If any constraints expressed in the prose are unenforceable in RNG notation, write the schema either to overgenerate (i.e. to accept all good documents and fail to reject some bad ones), or else to undergenerate (i.e. to reject all bad ones, at the cost of failing to accept some good ones).
The next assignment is our chance for a mid-course correction.
  1. Take stock.
    What modeling-related topics or questions do you most need or want practice and help with, over the next six or seven weeks?
    What assignments would you assign yourself, if you had someone to give you feedback on them?

Assignments, background

We defined a vocabulary consisting of the following elements, which obey the constraints indicated.
  • <doc> is the outermost element; it contains a title, an optional copyright statement, a sequence of zero or more paragraph-level elements, and a sequence of zero or more sections (<div> elements), in that order.
  • <title> is the document title; it contains text (i.e. data characters) with phrase-level markup
  • <copyright> is the copyright statement; it contains a sequence of one or more paragraphs.
  • <sec> is a section; it contains a title, a sequence of zero or more paragraph-level elements, and a sequence of zero or more sections (<div> elements), in that order.
(continued ...)

Assignments, background (cont'd)

Some elements are described here as being paragraph-level elements; that means they can occur at the same level as paragraphs, in sections and so on. (Sometimes we say “they occur between paragraphs”.)
  • <p> is a paragraph. It can always contain text and phrase-level markup.

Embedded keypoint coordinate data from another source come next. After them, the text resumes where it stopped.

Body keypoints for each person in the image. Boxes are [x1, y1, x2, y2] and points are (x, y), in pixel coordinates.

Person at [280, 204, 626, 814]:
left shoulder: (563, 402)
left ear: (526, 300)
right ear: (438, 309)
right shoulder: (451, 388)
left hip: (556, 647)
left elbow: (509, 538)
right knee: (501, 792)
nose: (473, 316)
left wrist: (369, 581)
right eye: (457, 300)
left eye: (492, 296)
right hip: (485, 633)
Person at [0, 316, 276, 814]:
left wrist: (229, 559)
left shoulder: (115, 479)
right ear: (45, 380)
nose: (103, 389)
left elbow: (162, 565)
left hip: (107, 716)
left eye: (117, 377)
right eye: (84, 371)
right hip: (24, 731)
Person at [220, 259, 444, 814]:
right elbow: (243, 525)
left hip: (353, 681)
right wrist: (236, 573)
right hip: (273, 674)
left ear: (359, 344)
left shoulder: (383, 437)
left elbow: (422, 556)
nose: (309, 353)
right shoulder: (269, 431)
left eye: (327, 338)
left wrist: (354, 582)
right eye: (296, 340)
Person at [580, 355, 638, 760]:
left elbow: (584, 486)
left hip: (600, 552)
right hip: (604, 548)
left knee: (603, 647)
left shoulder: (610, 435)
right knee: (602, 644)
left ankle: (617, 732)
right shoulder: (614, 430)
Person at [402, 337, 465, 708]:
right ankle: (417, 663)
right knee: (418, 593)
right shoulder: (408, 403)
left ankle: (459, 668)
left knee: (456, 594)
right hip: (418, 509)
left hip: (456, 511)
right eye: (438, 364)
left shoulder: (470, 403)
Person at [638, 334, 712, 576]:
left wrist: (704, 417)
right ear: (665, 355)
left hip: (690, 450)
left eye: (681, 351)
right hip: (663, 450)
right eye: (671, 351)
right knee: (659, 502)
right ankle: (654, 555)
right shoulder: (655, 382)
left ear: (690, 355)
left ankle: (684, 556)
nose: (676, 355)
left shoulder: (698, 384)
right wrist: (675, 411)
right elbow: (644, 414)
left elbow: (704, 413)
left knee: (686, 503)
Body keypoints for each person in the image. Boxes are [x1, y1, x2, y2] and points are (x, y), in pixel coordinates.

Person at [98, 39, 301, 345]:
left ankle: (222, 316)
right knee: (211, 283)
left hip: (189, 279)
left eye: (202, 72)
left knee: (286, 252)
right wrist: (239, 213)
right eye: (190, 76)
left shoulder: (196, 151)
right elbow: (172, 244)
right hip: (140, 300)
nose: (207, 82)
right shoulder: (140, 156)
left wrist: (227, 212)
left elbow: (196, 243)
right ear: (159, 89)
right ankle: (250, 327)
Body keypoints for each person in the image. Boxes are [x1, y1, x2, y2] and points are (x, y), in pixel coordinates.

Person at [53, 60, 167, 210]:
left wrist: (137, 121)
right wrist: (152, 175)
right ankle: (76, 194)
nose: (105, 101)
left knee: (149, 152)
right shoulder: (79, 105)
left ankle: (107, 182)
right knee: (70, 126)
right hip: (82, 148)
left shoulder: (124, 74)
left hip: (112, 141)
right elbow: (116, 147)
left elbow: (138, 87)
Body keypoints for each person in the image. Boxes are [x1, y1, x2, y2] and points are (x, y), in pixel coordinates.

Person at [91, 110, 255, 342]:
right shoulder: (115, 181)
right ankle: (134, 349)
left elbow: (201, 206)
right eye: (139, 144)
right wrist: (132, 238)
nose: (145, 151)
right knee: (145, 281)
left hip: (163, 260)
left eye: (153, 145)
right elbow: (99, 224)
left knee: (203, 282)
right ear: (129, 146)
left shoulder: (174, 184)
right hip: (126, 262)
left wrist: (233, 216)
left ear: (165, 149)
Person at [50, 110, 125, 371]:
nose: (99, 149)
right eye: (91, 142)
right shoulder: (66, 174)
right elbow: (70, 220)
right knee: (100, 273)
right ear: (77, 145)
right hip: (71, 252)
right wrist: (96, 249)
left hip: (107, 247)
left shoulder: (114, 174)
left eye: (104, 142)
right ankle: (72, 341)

As a child of <doc> it can also contain notes and lists; as a child of <note> it can contain lists, but not notes.
  • <note> is a note. It contains a sequence of paragraph-level elements.
  • <list> is an itemized list. It contains a sequence of <item> elements.
  • <item> is a list item. You may choose whether it contains a sequence of paragraphs, or a sequence of paragraph-level elements. (N.B. <item> is not a paragraph-level element; it's listed here to be close to <list>.)
(continued ...)

Assignments, background (cont'd)

The phrase-level elements are:
  • <emph> (for rhetorical emphasis)
  • <term> (for technical terms)
  • <cited> (for titles of books and articles cited)
  • <ital> (for italics not otherwise accounted for)
  • <bold> (for bold not otherwise accounted for)
All phrase level elements can contain character data and phrase-level elements.